**EXTRACTED ENTRIES**
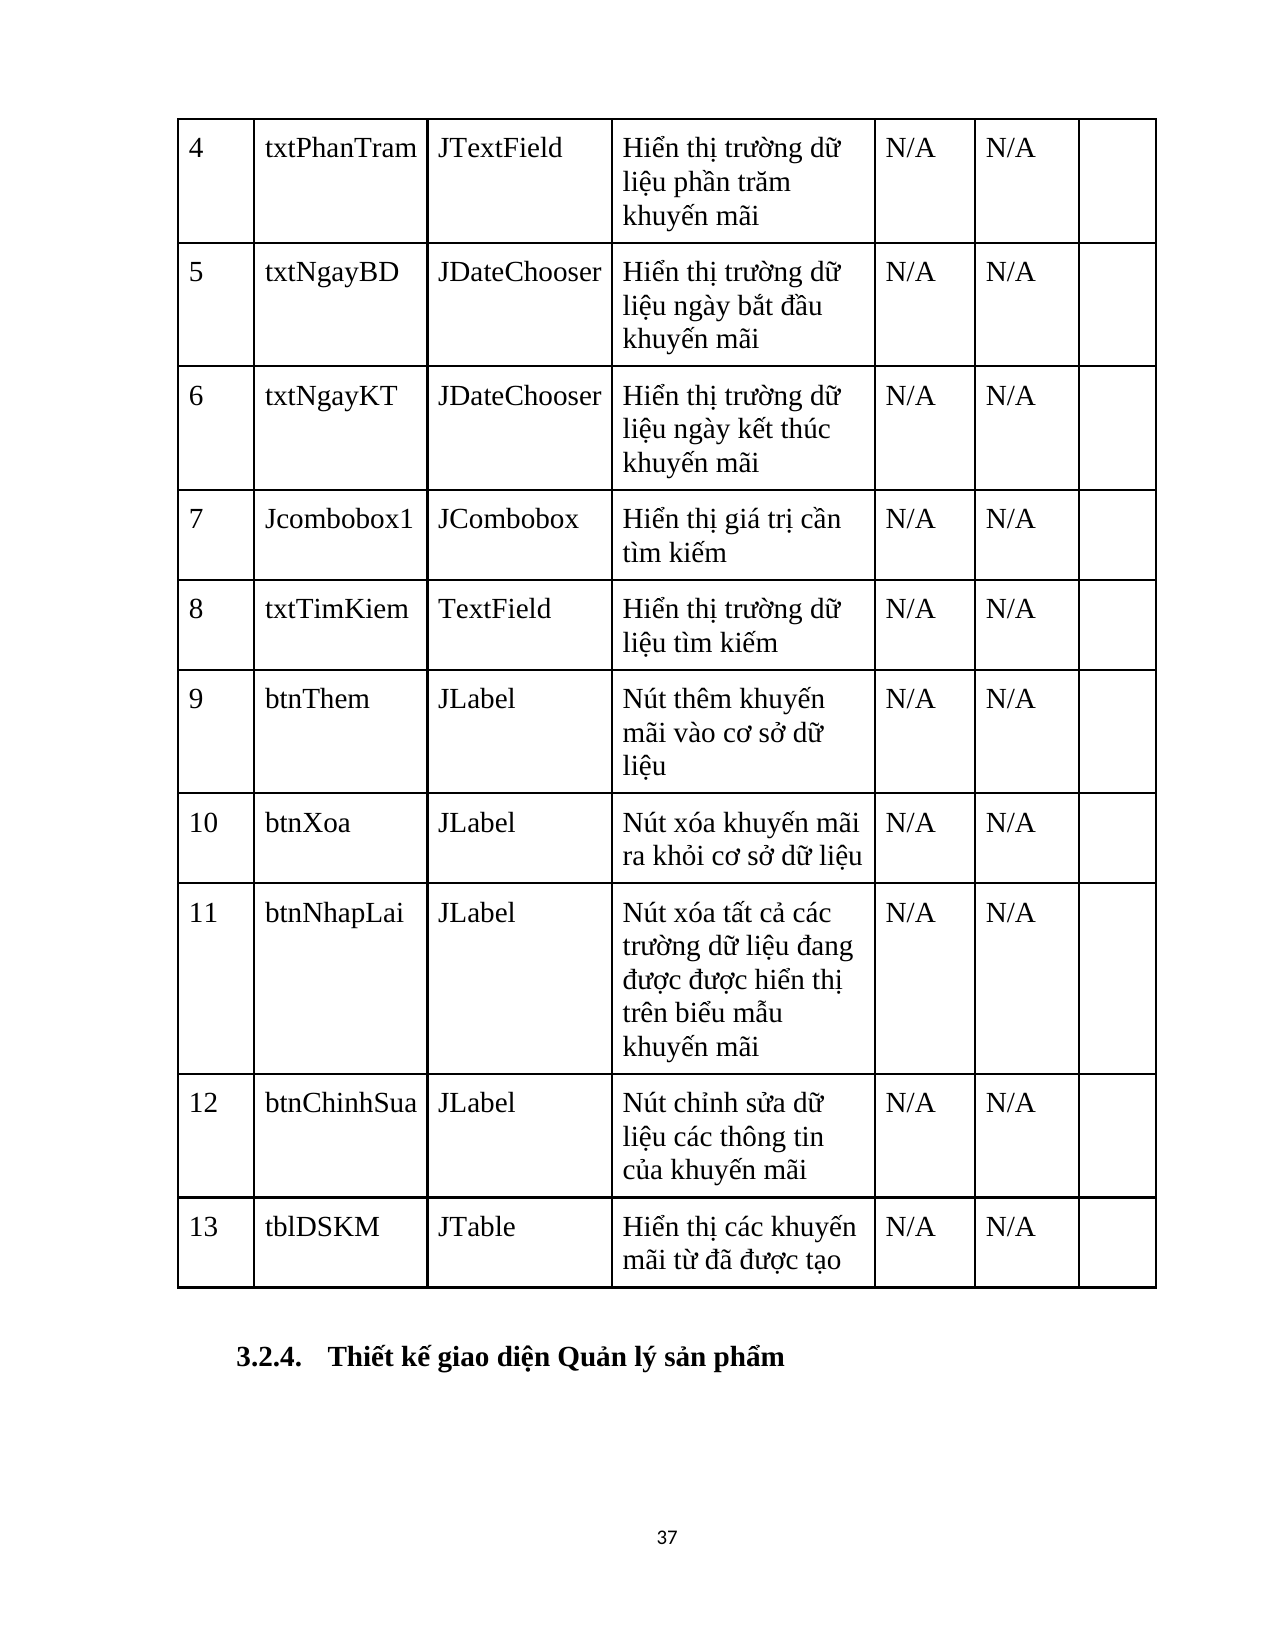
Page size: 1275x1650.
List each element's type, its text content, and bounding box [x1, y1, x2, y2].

table_cell N/A [876, 120, 974, 242]
table_cell [1080, 244, 1155, 365]
table_cell N/A [876, 491, 974, 579]
table_cell N/A [876, 244, 974, 365]
table_cell txtPhanTram [255, 120, 426, 242]
table_cell N/A [976, 671, 1078, 792]
table_cell N/A [976, 491, 1078, 579]
table_cell N/A [876, 671, 974, 792]
table_cell JLabel [429, 884, 611, 1073]
table_cell [1080, 491, 1155, 579]
table_cell N/A [876, 794, 974, 882]
table_cell JLabel [429, 671, 611, 792]
table_cell N/A [876, 884, 974, 1073]
table_cell btnNhapLai [255, 884, 426, 1073]
table_cell 9 [179, 671, 253, 792]
table_cell [1080, 1075, 1155, 1196]
table_cell [1080, 1199, 1155, 1286]
table_cell JTable [429, 1199, 611, 1286]
table_cell N/A [876, 1075, 974, 1196]
table_cell 6 [179, 367, 253, 489]
table_cell JCombobox [429, 491, 611, 579]
table_cell 7 [179, 491, 253, 579]
table_cell N/A [876, 1199, 974, 1286]
table_cell [1080, 884, 1155, 1073]
table_cell txtNgayKT [255, 367, 426, 489]
table_cell Hiển thị các khuyến mãi từ đã được tạo [613, 1199, 874, 1286]
table_cell Nút xóa khuyến mãi ra khỏi cơ sở dữ liệu [613, 794, 874, 882]
table_cell Hiển thị trường dữ liệu tìm kiếm [613, 581, 874, 669]
table_cell N/A [976, 581, 1078, 669]
table_cell N/A [976, 884, 1078, 1073]
table_cell JTextField [429, 120, 611, 242]
table_cell N/A [976, 244, 1078, 365]
table_cell JDateChooser [429, 367, 611, 489]
table_cell 8 [179, 581, 253, 669]
table_cell [1080, 581, 1155, 669]
table_cell JLabel [429, 794, 611, 882]
table_cell N/A [876, 367, 974, 489]
table_cell Hiển thị giá trị cần tìm kiếm [613, 491, 874, 579]
table_cell 11 [179, 884, 253, 1073]
table_cell txtTimKiem [255, 581, 426, 669]
table_cell tblDSKM [255, 1199, 426, 1286]
table_cell Nút chỉnh sửa dữ liệu các thông tin của khuyến mãi [613, 1075, 874, 1196]
table_cell Hiển thị trường dữ liệu phần trăm khuyến mãi [613, 120, 874, 242]
table_cell Hiển thị trường dữ liệu ngày bắt đầu khuyến mãi [613, 244, 874, 365]
table_cell Nút xóa tất cả các trường dữ liệu đang được được hiển thị trên biểu mẫu khuyến mãi [613, 884, 874, 1073]
table_cell 4 [179, 120, 253, 242]
table_cell N/A [976, 120, 1078, 242]
table_cell Hiển thị trường dữ liệu ngày kết thúc khuyến mãi [613, 367, 874, 489]
table_cell JDateChooser [429, 244, 611, 365]
table_cell 5 [179, 244, 253, 365]
table_cell [1080, 367, 1155, 489]
table_cell [1080, 671, 1155, 792]
table_cell btnXoa [255, 794, 426, 882]
table_cell Jcombobox1 [255, 491, 426, 579]
table_cell 10 [179, 794, 253, 882]
table_cell N/A [976, 794, 1078, 882]
table_cell btnThem [255, 671, 426, 792]
table_cell N/A [976, 1199, 1078, 1286]
table_cell txtNgayBD [255, 244, 426, 365]
list Thiết kế giao diện Quản lý sản phẩm [177, 1339, 1157, 1372]
table_cell TextField [429, 581, 611, 669]
table_cell 13 [179, 1199, 253, 1286]
table_cell [1080, 794, 1155, 882]
table_cell JLabel [429, 1075, 611, 1196]
table_cell 12 [179, 1075, 253, 1196]
table_cell N/A [976, 1075, 1078, 1196]
table_cell [1080, 120, 1155, 242]
table_cell N/A [876, 581, 974, 669]
table_cell btnChinhSua [255, 1075, 426, 1196]
table_cell Nút thêm khuyến mãi vào cơ sở dữ liệu [613, 671, 874, 792]
table_cell N/A [976, 367, 1078, 489]
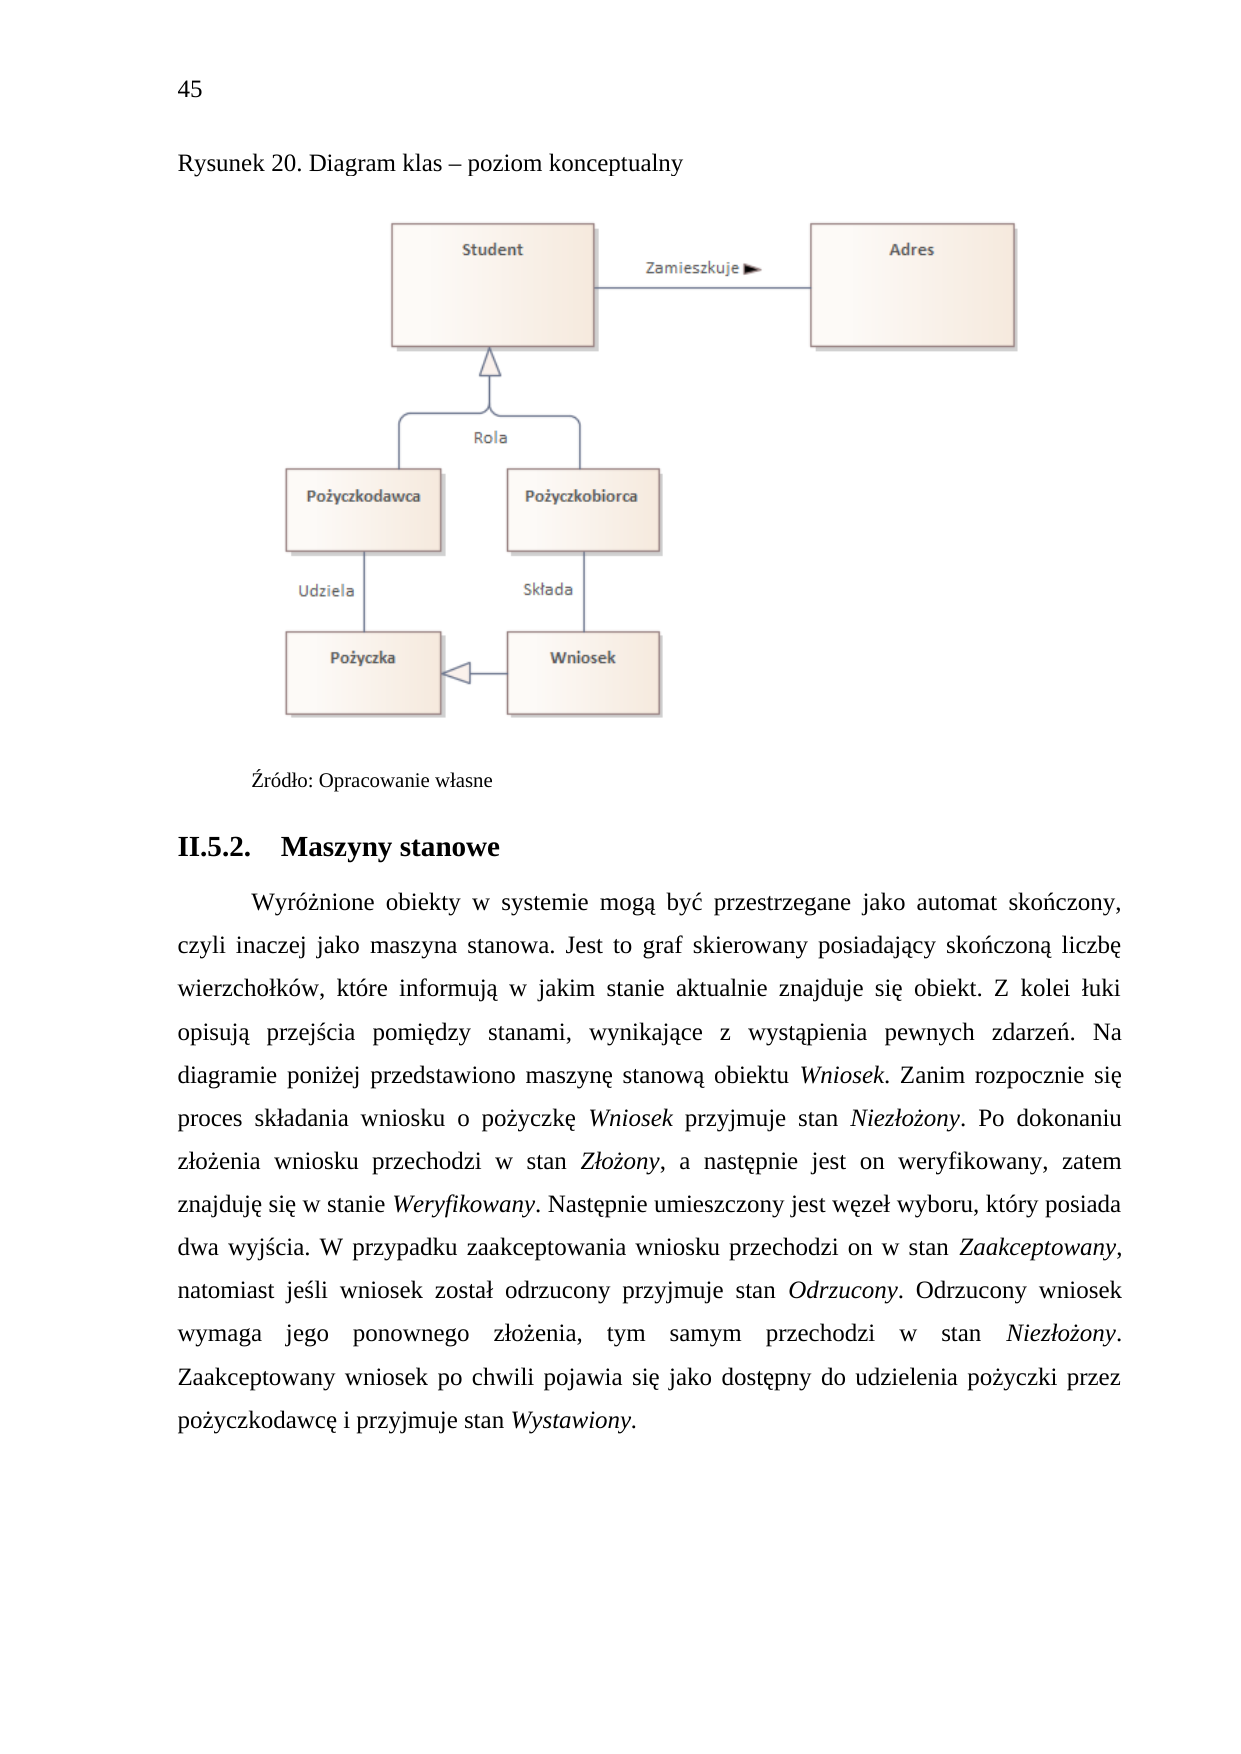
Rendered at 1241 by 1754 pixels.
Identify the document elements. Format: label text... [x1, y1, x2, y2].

text Wyróżnione obiekty w systemie mogą być przestrzegane jako automat skończony, czyli inaczej jako maszyna stanowa. Jest to graf skierowany posiadający skończoną liczbę wierzchołków, które informują w jakim stanie aktualnie znajduje się obiekt. Z kolei łuki opisują przejścia pomiędzy stanami, wynikające z wystąpienia pewnych zdarzeń. Na diagramie poniżej przedstawiono maszynę stanową obiektu Wniosek. Zanim rozpocznie się proces składania wniosku o pożyczkę Wniosek przyjmuje stan Niezłożony. Po dokonaniu złożenia wniosku przechodzi w stan Złożony, a następnie jest on weryfikowany, zatem znajduję się w stanie Weryfikowany. Następnie umieszczony jest węzeł wyboru, który posiada dwa wyjścia. W przypadku zaakceptowania wniosku przechodzi on w stan Zaakceptowany, natomiast jeśli wniosek został odrzucony przyjmuje stan Odrzucony. Odrzucony wniosek wymaga jego ponownego złożenia, tym samym przechodzi w stan Niezłożony. Zaakceptowany wniosek po chwili pojawia się jako dostępny do udzielenia pożyczki przez pożyczkodawcę i przyjmuje stan Wystawiony. [177, 887, 1122, 1433]
text Rysunek 20. Diagram klas – poziom konceptualny [177, 148, 1122, 176]
subtitle Maszyny stanowe [177, 829, 1122, 862]
picture [251, 176, 1072, 754]
text Źródło: Opracowanie własne [177, 768, 1122, 792]
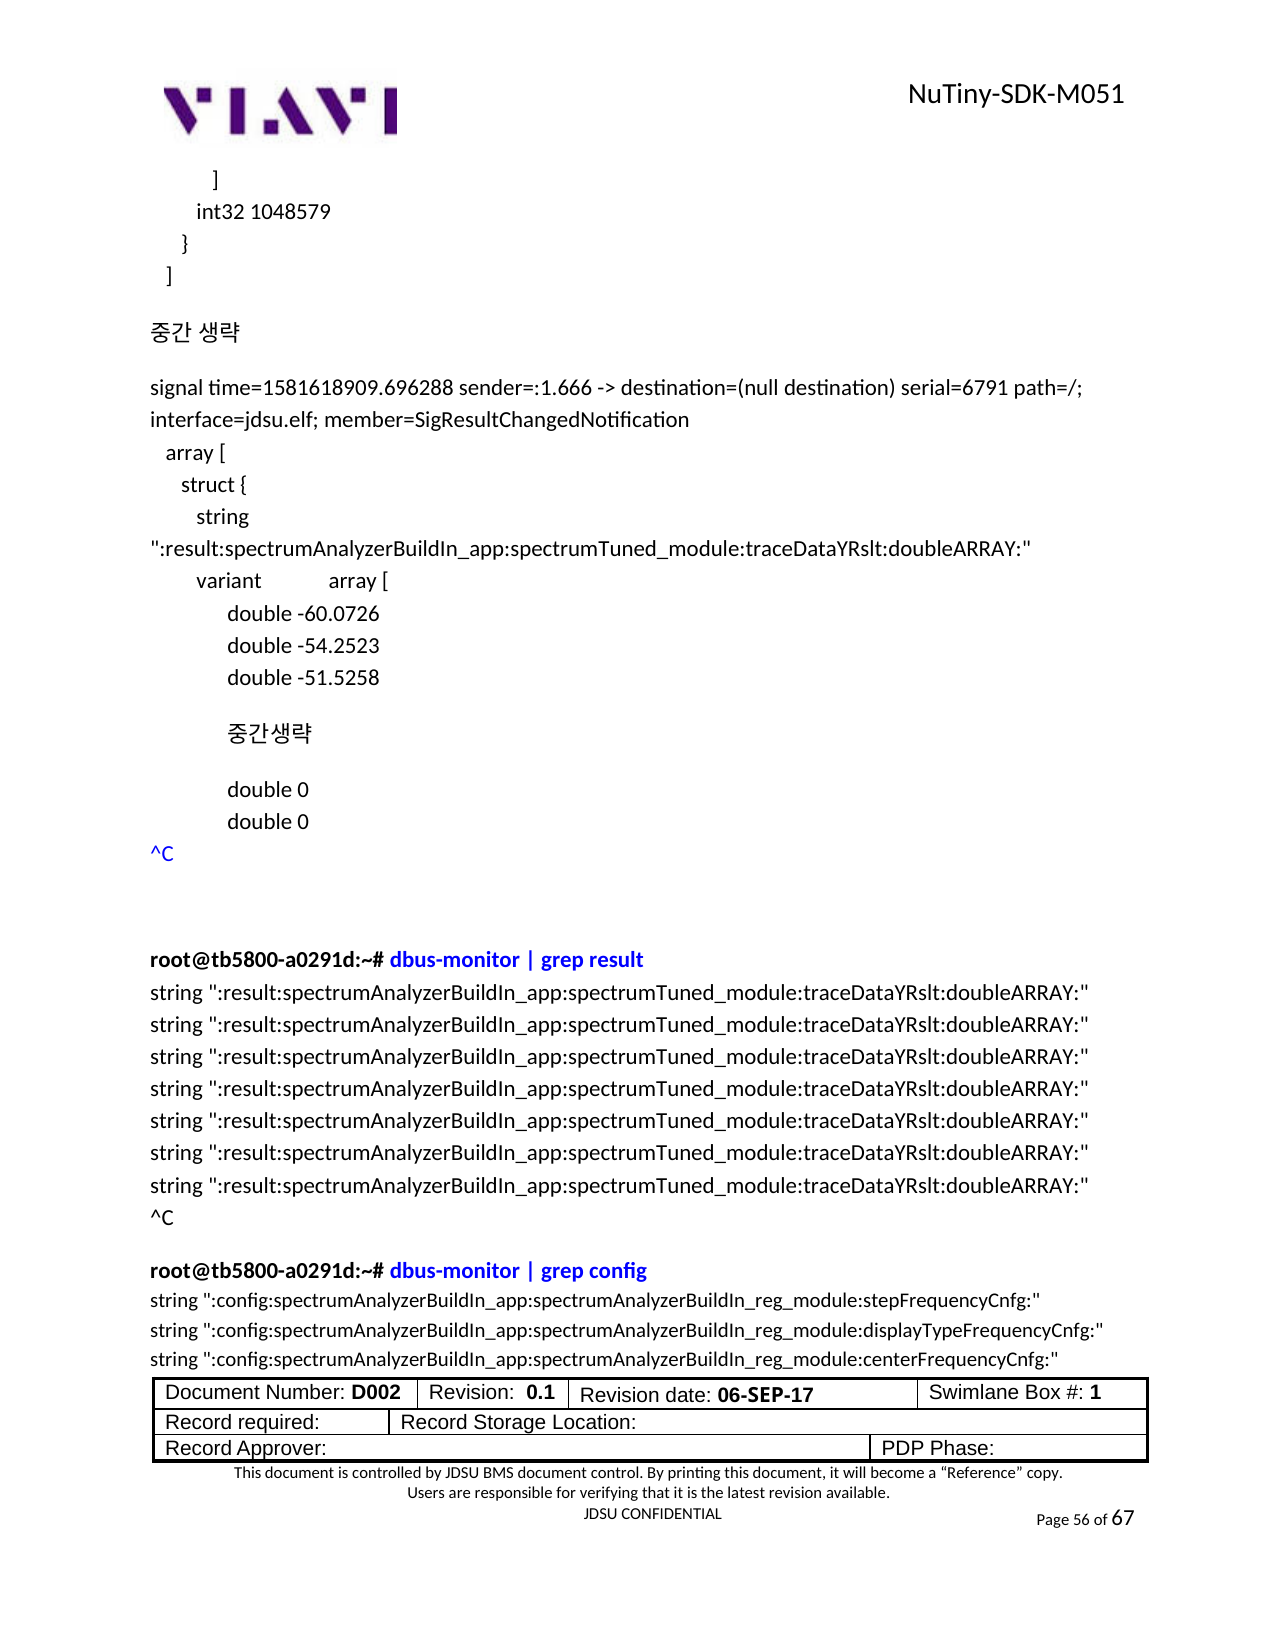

**YOUR OBJECTIVE**
Whenever the string "JDateChooser" shows up in a line of the records, copy that line.

**RESPONSE TO THE EXERCISE**
table_cell JDateChooser [429, 367, 611, 489]
table_cell JDateChooser [429, 244, 611, 365]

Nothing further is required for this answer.